I got involved in the open education and open educational resources (OER) movement back in 2011 when I became a SCORE fellow with the Open University UK. We SCORE fellows researched, developed, presented, and promoted open education in terms of particular projects. My project was about iTunesU as open educational resources, which is still a contentious proposition but one which I still stand by. My final report is here.

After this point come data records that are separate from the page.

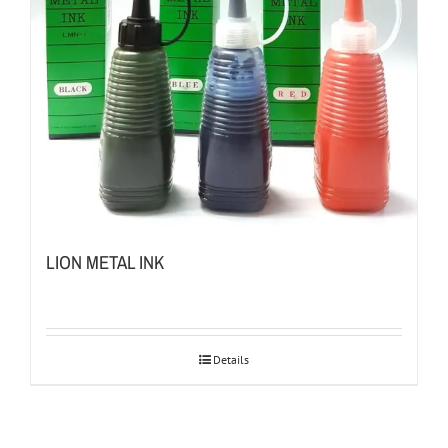
LION METAL INK
Details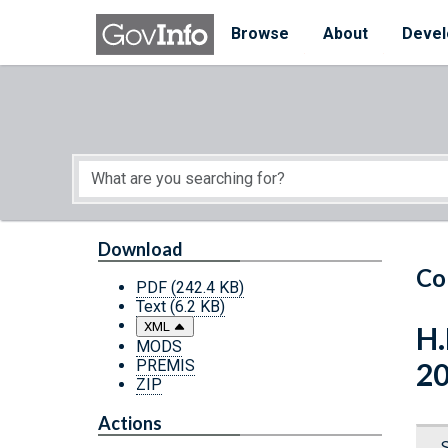
Skip to main content
Start of main content
Browse
About
Devel
Download
Co
PDF
(242.4 KB)
Text
(6.2 KB)
XML
H.
MODS
PREMIS
2
ZIP
Actions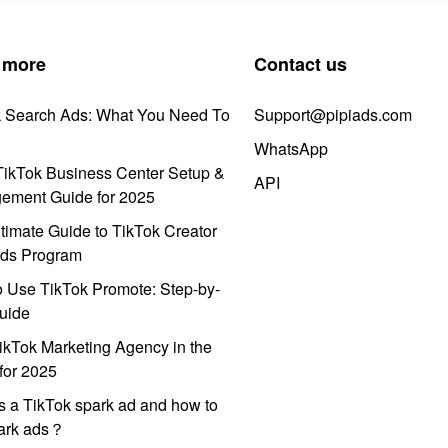
 more
Contact us
k Search Ads: What You Need To
Support@pipiads.com
WhatsApp
ikTok Business Center Setup &
API
ement Guide for 2025
timate Guide to TikTok Creator
ds Program
 Use TikTok Promote: Step-by-
uide
ikTok Marketing Agency in the
for 2025
s a TikTok spark ad and how to
park ads？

More recently I have become aware of #FOAMed — Free Open Access Medical Education which is a movement similar to OER but is 1) focused on medicine, and 2) less aware of Creative Commons. The FOAM and FOAMed story is here. Many doctors and other health staff use social media to share and discuss findings, experiences, problems (mostly Twitter) and images of conditions and x-rays (Instagram and Figure 1). Once these professionals take care of consent issues, they are happy to share and discuss publicly. Interestingly, I find it difficult to explain to and interest medical students in the benefits of open educational medical resources on social media, and student takeup seems slow…. with one notable exception. TeachMeAnatomy is a free online anatomy ‘textbook’ started by now-graduated University of Leicester medical student Ollie Jones and comprising a crowdsourced project which has now spun out into many daughter sites — TeachMeSurgery, TeachMeObGyn, etc. TeachMeAnatomy has now moved to Creative Commons licensing, around the same time the student presented his work along with me at the OER16 Conference (presentation viewable here).
Medical students seem to have a particular interest in creating and sharing their own learning resources. I hope to help them to understand issues around Creative Commons and the benefits of sharing openly — such as ensuring wide vetting and correction which boosted the quality of TeachMeAnatomy.